The privatization of building inspections and other duties of DOB represents a threat to public safety. Lapses in judgement or bad decisions can occur in design as in any other field. Limiting inspections by DOB, even in work that does not affect egress or occupancy, can put members of the public in serious physical danger. Final inspections provide another set of eyes to examine work. Without these, some mistakes may not be caught, threatening the safety of building users.
Removing the option of having final inspections performed by DOB inspectors is also an equity issue. Final inspections protect rent-regulated tenants from abuses by owners, especially in cases where work is self-certified. Furthermore, the firms most heavily affected by this bulletin tend to be smaller firms who can face pressure from owners to both act as the architect of record and perform the final inspection on the same work. This creates a liability concern, falling hardest on those firms who can least afford these risks.
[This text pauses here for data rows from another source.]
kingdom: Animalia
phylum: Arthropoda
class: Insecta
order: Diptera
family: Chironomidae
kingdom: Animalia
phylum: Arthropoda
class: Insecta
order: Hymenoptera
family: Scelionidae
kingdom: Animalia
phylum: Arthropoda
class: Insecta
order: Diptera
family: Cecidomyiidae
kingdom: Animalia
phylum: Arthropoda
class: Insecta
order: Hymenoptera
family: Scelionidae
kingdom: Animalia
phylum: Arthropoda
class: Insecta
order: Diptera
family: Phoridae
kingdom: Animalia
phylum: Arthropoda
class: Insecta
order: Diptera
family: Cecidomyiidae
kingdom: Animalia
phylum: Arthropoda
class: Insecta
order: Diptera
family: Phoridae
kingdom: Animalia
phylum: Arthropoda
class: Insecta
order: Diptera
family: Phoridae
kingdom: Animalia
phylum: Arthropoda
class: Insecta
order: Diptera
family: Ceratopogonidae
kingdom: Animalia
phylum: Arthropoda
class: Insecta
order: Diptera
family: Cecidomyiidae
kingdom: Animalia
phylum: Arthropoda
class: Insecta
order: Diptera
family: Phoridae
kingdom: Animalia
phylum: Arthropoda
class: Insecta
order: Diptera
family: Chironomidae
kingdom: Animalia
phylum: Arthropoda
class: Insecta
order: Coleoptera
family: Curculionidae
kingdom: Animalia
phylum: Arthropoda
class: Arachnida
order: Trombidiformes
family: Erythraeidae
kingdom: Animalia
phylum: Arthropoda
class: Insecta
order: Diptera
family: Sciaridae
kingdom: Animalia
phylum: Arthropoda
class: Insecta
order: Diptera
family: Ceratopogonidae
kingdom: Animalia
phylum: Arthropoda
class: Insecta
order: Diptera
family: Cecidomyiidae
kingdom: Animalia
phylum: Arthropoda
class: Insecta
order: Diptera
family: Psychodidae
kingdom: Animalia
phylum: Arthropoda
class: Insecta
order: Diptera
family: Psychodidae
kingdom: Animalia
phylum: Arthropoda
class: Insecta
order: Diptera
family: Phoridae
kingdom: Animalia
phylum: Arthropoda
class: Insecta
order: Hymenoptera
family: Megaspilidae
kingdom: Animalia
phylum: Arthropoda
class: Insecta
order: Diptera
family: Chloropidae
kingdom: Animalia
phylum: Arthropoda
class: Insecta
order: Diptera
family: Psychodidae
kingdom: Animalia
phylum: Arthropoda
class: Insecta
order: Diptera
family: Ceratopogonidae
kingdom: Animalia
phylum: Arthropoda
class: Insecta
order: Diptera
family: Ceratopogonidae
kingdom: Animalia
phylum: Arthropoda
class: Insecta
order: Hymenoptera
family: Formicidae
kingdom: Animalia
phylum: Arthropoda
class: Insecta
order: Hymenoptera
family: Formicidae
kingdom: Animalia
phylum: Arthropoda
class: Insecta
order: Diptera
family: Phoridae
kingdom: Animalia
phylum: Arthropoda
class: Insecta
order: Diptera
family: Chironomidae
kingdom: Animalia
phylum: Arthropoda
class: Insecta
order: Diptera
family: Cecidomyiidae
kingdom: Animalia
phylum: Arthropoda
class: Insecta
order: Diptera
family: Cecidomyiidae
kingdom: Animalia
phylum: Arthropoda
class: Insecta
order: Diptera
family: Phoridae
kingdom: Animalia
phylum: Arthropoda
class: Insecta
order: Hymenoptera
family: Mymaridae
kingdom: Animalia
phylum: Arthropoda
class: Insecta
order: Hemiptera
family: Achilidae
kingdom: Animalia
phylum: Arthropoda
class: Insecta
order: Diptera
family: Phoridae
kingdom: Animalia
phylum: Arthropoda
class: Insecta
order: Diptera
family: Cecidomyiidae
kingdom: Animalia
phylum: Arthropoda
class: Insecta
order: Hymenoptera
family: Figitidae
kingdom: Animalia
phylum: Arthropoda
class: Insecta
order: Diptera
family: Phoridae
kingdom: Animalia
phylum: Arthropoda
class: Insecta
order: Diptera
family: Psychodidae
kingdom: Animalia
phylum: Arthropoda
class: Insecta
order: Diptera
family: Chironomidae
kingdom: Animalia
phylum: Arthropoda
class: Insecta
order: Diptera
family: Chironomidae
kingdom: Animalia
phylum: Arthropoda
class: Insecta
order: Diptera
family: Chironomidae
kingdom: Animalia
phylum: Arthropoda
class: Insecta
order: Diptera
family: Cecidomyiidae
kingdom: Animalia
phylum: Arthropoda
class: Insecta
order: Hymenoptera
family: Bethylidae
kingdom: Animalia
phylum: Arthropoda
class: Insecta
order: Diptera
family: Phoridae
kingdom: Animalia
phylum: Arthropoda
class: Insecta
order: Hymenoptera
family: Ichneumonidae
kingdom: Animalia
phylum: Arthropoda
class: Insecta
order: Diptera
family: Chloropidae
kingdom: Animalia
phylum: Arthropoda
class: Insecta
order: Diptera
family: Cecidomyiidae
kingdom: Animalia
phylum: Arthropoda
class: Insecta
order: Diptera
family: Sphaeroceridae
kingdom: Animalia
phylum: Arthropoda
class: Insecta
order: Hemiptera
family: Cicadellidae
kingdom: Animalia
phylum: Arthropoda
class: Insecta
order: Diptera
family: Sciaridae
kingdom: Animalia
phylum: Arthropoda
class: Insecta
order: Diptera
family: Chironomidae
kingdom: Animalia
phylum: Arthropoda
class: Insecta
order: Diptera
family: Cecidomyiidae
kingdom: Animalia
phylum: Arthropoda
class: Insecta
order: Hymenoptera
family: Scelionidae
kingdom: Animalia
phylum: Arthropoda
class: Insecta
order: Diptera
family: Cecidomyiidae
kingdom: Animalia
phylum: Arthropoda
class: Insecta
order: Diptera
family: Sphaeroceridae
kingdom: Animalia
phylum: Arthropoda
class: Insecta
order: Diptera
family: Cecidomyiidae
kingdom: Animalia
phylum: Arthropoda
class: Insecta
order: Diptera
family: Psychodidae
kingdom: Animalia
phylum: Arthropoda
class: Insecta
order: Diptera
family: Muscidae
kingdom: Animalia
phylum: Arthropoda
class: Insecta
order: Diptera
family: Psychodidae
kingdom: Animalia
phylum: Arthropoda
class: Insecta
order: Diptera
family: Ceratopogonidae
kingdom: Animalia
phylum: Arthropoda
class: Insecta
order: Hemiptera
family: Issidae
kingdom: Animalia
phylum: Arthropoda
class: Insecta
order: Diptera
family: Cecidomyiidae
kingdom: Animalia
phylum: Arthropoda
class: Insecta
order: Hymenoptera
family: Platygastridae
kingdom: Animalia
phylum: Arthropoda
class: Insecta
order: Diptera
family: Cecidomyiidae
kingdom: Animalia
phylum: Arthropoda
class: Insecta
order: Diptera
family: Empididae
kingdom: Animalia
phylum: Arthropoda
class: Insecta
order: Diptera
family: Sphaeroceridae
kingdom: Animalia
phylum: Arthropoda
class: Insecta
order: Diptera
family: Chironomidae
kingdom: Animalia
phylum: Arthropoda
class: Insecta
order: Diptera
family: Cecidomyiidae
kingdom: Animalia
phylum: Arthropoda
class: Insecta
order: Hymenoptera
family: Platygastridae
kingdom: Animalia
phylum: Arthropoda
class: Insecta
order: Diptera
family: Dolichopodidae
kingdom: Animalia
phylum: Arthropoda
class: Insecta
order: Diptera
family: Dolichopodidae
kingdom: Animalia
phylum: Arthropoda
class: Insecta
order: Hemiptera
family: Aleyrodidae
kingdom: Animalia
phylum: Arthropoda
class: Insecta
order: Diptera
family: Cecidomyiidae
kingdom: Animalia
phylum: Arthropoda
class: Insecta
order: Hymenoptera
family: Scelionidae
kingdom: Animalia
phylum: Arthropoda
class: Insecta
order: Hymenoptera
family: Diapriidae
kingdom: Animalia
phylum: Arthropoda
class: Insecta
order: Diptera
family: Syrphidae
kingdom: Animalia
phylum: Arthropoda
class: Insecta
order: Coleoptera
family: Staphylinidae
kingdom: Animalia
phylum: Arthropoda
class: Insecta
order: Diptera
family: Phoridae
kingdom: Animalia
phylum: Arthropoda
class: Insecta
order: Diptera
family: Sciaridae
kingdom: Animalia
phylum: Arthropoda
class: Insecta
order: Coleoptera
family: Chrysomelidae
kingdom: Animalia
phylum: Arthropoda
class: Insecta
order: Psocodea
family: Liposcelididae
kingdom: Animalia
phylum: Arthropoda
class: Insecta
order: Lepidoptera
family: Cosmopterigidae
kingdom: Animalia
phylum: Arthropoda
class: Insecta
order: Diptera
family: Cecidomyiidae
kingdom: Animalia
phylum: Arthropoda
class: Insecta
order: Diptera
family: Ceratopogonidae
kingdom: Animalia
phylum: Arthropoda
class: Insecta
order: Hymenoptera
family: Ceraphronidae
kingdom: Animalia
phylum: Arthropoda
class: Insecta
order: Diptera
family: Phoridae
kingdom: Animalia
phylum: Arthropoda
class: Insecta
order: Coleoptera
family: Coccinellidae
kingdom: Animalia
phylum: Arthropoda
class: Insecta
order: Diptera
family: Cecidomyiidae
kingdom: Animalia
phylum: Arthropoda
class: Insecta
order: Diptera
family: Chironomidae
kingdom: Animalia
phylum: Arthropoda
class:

The Directive 14 of 1975 (D14) program, which this bulletin would make mandatory for a significant amount of work, was instituted at a very different time for New York City. In 1975, the City was on the brink of bankruptcy, forcing essential services like building inspections to be cut. Today, the City is in far better financial shape. When essential services are cut, the most vulnerable, such as rent-regulated tenants, are more likely to suffer.
We hope that the new DOB Commissioner, whoever that may be, will rescind the bulletin. AIANY understands the budgetary concerns within DOB, and the desire to expedite processes. However, when privatization sacrifices safety and equity, we will oppose it.